Vous connaissez tous le "bling-bling" ! Cette mode sarkozyenne, inventée dans les premiers mois de la présidence Sarkozy pour désigner ce goût, affiché car revendiqué, de l'argent. Notre tout nouveau président choisissait alors de débuter son règne par un repas au Fouquet's, une retraite spirituelle ("pour habiter la fonction") sur un yacht en Méditerranée, des vacances dans une villa américaine, affichait son goût pour les belles montres (celles qui prouvent aux autres que vous avez râté votre vie si vous n'en possédez pas à 50 ans !) et s'entourait des belles femmes, ministres, habillées de robes et belles bagues aux doigts (celles qui prouvent aux autres que vous avez raté votre vie si vous n'en avec pas à 50 ans?). Bref, la crise venue, le bling-bling n'est plus à la mode et, quand les Français doivent se serrer la ceinture, on met de côté ces paillettes qui, en temps normal, doivent les faire rêver. Leur permettre de s'évader. De penser un peu moins à leur quotidien morose.
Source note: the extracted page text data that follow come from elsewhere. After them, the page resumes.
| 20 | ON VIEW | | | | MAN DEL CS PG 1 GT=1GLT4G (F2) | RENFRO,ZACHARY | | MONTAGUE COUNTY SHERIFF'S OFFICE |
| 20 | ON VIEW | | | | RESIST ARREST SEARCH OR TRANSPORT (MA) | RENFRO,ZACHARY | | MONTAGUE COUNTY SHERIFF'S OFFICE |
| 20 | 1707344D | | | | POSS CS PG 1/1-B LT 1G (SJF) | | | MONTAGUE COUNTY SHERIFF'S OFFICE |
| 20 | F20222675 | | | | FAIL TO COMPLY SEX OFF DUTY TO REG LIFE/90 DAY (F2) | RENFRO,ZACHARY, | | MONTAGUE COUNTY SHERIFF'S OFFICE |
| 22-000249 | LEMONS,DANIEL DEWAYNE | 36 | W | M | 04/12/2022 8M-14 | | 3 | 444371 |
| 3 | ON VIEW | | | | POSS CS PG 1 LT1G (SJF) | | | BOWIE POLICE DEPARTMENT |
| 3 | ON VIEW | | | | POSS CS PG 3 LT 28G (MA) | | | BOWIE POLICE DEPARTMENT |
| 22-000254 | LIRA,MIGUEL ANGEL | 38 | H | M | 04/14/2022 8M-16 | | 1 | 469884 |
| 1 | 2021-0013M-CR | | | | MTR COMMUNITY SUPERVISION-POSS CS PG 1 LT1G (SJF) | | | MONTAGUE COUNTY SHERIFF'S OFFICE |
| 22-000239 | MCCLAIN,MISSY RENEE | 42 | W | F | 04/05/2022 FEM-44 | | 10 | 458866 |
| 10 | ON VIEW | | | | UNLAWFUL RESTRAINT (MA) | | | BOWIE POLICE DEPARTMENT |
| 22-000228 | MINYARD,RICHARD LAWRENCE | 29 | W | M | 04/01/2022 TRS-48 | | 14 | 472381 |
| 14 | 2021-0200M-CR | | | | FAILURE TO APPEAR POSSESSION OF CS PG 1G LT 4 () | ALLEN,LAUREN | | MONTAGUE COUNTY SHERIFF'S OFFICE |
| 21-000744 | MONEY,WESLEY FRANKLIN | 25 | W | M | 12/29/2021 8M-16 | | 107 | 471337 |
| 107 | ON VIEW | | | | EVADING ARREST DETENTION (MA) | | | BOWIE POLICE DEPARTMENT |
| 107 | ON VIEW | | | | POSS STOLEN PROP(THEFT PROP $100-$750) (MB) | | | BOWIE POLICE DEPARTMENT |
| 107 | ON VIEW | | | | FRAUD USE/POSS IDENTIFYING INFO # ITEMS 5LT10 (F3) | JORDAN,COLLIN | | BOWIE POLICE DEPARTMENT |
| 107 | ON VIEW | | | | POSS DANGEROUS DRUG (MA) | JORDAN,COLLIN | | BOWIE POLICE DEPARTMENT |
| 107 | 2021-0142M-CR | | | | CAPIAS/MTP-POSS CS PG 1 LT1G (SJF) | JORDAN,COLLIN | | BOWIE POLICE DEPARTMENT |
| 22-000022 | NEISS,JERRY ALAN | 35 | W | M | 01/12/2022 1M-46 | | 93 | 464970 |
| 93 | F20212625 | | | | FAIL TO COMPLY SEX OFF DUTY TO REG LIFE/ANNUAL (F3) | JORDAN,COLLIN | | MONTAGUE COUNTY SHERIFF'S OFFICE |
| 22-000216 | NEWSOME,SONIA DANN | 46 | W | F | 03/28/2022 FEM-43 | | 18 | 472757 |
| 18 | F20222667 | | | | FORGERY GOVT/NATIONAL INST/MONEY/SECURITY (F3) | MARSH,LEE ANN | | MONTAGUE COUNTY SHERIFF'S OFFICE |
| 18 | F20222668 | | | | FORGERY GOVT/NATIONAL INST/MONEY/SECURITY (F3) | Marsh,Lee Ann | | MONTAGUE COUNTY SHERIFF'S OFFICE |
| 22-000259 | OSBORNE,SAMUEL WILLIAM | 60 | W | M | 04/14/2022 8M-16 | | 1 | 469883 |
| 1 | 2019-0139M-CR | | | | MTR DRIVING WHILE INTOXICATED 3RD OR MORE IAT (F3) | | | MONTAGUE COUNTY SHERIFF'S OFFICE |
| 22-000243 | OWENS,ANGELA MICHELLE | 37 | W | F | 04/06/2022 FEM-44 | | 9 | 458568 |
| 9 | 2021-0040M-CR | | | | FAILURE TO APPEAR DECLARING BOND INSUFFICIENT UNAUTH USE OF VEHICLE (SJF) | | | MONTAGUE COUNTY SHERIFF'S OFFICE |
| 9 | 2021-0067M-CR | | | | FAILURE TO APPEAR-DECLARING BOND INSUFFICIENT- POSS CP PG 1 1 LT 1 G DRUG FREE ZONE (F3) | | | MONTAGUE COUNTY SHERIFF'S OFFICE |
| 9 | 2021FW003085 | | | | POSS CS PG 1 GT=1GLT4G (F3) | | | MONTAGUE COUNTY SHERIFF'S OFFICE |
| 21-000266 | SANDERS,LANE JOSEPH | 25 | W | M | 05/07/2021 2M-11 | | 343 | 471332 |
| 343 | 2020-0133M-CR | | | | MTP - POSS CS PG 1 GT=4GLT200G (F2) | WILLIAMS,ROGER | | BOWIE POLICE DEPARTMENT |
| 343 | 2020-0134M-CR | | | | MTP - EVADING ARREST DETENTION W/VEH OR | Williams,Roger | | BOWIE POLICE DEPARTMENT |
Bref, le bling-bling, hors temps de crise, c'est un puissant médicament contre la morosité, contre la déprime collective... Et cela a tellement été à la mode que même le monde de la culture a connu sa période bling-bling. Comme se plaît à le rappeler, à intervalle régulier, l'hebdomadaire Marianne, chaque fois qu'il y consacre un dossier à la culture en général, ou au cinéma en particulier, le dernier épisode d'Astérix sur grand écran en a été le plus bel exemple. Vous vous souvenez, Astérix aux Jeux Olympiques? Ce film au budget énorme et aux millions de produits dérivés: la dernière super-production française qui ne pouvait que plaire aux Français et rapporter encore plus d'argent. Ce film qui avait réuni une belle brochette de stars, venues du cinéma (avec l'incontournable Alain Delon en César) mais aussi d'autres domaines (comme Zidane, et son apparition en fin de film...).
 
Bref, avec tout le concert médiatique qui avait entouré une promotion qui n'avait que des arguments financiers à proposer aux potentiels spectateurs, l'audience ne pouvait qu'être au rendez-vous. Certes, le nombre de spectateurs avait permis à ce troisième volet (après "Astérix le Gaulois" et "Astérix: mission Cléopatre") d'être le plus vu. Mais, la déception du public a été à la hauteur des sommes dépensées. D'autant que, proportionnellement aux millions d'€uros utilisés, la recette finale est assez décevante, le film n'étant pas le plus rentable. Cette tentation du cinéma bling-bling, démesuré dans son rapport à l'argent, n'a heureusement pas fait long feu. Et, dès 2008, est arrivé ce que l'on pourrait considérer comme le film anti bling-bling, porteur de ces grandes valeurs "de gauche" que sont la solidarité et la défense du service public: avec "Bienvenue chez les ch'tis", Dany Boon signait alors le film qui allait, pendant 90 minutes, faire rire ces Français déprimés par la situation socio-économique du pays. Contrairement à Astérix, le film ne prêtait pas à sourire mais ne pouvait que faire rire (aux éclats, parfois) les quelques 20 millions de spectateurs qui se sont déplacés. Inutile de revenir sur le succès (réel) de cette comédie, qui dépassait "la Grande vadrouille" en nombre d'entrées, ni sur les commentaires malveillants qui le présentaient comme une oeuvre tout juste intéressante pour le "populo", au point qu'il est le grand absent (à part dans les médias) de la prochaine cérémonie des Césars. Où le gratin du septième art va choisir les meilleurs productions de l'année, montrant comme souvent ce décalage entre les goûts des professionnels (préférant les longs films, aux ressorts psychologiques, dépeignant de manière plus que métaphorique les réalités de la vie qu'on imagine être celle des miséreux, qu'on ne connaît en fait pas !) et ceux du public, du Français moyen. Celui qui va au cinéma pour rire plutôt que réfléchir et disserter sur des thèmes qui ne l'intéressent pas.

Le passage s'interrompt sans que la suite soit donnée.